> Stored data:
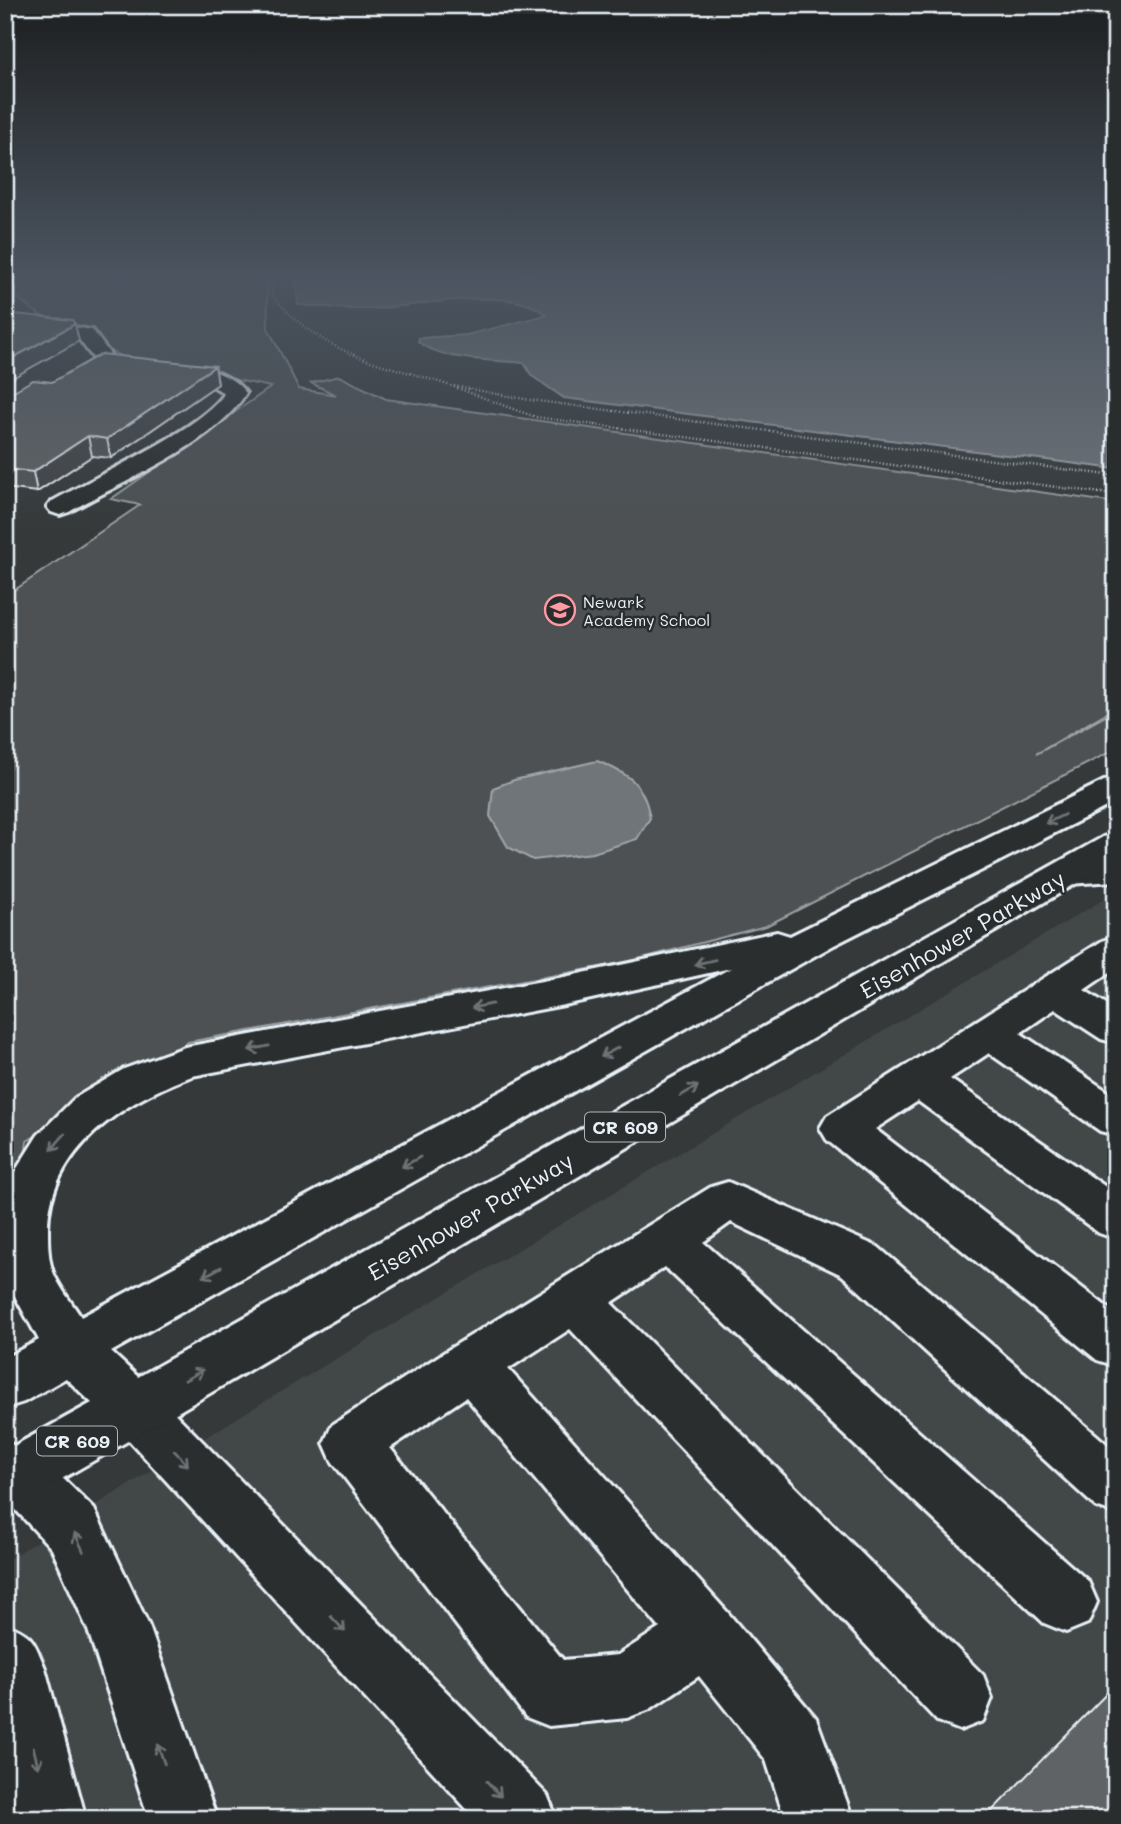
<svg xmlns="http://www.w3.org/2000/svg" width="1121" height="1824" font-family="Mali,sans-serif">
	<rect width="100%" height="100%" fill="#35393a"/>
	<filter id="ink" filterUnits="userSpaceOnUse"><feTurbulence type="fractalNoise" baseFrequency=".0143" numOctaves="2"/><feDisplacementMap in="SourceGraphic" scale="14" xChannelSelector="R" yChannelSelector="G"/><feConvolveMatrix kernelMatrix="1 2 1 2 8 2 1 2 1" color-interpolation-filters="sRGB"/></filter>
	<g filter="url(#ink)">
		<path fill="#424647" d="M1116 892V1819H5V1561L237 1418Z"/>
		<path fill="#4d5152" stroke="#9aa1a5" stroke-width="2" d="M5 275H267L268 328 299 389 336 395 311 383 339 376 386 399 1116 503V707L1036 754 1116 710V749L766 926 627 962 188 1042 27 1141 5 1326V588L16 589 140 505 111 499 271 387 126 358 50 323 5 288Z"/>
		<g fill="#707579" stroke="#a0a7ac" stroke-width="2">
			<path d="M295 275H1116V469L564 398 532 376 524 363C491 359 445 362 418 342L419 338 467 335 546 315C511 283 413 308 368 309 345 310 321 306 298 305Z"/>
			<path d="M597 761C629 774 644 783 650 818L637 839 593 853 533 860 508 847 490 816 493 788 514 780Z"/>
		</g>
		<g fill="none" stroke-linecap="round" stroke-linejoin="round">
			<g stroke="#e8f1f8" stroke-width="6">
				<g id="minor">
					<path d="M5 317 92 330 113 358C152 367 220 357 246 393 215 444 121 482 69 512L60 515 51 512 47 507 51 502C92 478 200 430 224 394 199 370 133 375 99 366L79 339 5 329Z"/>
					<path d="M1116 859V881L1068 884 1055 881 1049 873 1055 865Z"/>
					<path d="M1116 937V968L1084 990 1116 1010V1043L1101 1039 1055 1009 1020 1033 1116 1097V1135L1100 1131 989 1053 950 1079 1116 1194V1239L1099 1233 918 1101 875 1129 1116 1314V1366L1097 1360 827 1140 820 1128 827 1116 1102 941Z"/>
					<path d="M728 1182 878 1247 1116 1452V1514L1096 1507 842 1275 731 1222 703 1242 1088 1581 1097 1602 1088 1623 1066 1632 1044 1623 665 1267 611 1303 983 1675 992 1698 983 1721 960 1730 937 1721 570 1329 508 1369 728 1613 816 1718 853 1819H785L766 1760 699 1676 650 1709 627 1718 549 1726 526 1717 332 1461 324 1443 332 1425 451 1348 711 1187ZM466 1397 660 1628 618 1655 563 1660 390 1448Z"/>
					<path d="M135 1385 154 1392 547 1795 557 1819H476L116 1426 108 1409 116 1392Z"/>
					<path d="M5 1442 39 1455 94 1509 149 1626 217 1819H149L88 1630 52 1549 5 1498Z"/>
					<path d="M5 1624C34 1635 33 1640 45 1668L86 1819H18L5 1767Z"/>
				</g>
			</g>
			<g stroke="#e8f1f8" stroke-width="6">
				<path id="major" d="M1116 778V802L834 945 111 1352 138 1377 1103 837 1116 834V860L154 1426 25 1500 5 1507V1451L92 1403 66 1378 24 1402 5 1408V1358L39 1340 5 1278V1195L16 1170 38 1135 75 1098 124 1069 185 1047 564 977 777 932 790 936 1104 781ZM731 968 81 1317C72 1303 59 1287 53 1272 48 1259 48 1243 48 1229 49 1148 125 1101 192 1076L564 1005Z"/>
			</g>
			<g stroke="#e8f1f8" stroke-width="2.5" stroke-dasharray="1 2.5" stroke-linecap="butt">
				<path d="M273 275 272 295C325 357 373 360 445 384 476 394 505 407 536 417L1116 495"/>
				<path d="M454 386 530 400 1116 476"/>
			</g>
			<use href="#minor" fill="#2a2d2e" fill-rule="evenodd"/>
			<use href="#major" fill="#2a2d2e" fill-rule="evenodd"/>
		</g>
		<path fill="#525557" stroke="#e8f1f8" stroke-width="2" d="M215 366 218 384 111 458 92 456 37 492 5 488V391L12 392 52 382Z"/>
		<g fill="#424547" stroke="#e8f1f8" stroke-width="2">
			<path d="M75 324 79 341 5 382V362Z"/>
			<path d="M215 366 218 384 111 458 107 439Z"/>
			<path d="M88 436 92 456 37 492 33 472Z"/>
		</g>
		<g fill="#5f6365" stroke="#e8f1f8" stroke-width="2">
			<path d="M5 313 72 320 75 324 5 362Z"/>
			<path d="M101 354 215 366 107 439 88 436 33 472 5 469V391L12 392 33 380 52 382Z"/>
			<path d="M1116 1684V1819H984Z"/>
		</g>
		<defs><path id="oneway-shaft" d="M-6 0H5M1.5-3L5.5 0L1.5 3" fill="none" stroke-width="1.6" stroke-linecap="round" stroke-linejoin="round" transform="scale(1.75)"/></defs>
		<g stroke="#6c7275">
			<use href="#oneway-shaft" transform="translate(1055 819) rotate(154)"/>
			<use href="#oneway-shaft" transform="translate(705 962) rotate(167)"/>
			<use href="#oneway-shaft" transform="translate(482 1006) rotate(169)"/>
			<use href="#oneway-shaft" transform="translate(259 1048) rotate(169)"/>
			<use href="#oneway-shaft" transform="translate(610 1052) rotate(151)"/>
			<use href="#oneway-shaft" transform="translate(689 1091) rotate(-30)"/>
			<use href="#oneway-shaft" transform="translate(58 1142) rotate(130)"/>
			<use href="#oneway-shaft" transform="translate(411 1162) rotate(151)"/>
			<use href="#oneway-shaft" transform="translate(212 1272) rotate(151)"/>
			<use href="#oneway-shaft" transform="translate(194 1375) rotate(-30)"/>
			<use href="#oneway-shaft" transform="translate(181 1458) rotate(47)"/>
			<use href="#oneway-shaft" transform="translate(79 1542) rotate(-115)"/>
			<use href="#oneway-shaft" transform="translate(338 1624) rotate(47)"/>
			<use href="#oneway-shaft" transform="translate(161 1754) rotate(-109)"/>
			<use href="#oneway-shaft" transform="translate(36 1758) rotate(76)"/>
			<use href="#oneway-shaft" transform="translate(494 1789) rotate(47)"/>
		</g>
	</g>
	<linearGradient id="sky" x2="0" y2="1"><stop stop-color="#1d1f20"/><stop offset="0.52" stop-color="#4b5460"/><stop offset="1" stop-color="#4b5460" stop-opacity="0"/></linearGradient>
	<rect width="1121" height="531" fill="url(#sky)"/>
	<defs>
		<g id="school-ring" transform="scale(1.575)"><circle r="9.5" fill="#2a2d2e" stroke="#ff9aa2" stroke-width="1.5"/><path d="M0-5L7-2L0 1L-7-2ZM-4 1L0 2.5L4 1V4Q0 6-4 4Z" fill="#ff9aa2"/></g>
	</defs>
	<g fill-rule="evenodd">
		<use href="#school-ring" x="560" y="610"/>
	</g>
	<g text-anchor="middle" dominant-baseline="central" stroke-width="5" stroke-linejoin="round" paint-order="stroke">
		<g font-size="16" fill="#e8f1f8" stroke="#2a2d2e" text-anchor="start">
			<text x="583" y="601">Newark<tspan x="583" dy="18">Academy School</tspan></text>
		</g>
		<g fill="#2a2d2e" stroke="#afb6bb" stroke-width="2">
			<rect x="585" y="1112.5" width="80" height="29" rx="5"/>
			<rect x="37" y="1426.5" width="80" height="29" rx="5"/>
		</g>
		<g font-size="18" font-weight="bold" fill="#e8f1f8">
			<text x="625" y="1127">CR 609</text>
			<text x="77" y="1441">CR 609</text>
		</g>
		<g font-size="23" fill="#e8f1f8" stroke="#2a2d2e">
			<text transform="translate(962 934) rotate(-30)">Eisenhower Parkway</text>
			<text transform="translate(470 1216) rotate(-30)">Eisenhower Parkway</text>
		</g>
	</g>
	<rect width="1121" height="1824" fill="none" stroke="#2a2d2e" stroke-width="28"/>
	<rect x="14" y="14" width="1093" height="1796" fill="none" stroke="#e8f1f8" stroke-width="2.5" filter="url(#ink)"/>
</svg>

> Work instruction: For each line above that contains the word "anchor", give the line as it is written.

> Written answer:
	<g text-anchor="middle" dominant-baseline="central" stroke-width="5" stroke-linejoin="round" paint-order="stroke">
		<g font-size="16" fill="#e8f1f8" stroke="#2a2d2e" text-anchor="start">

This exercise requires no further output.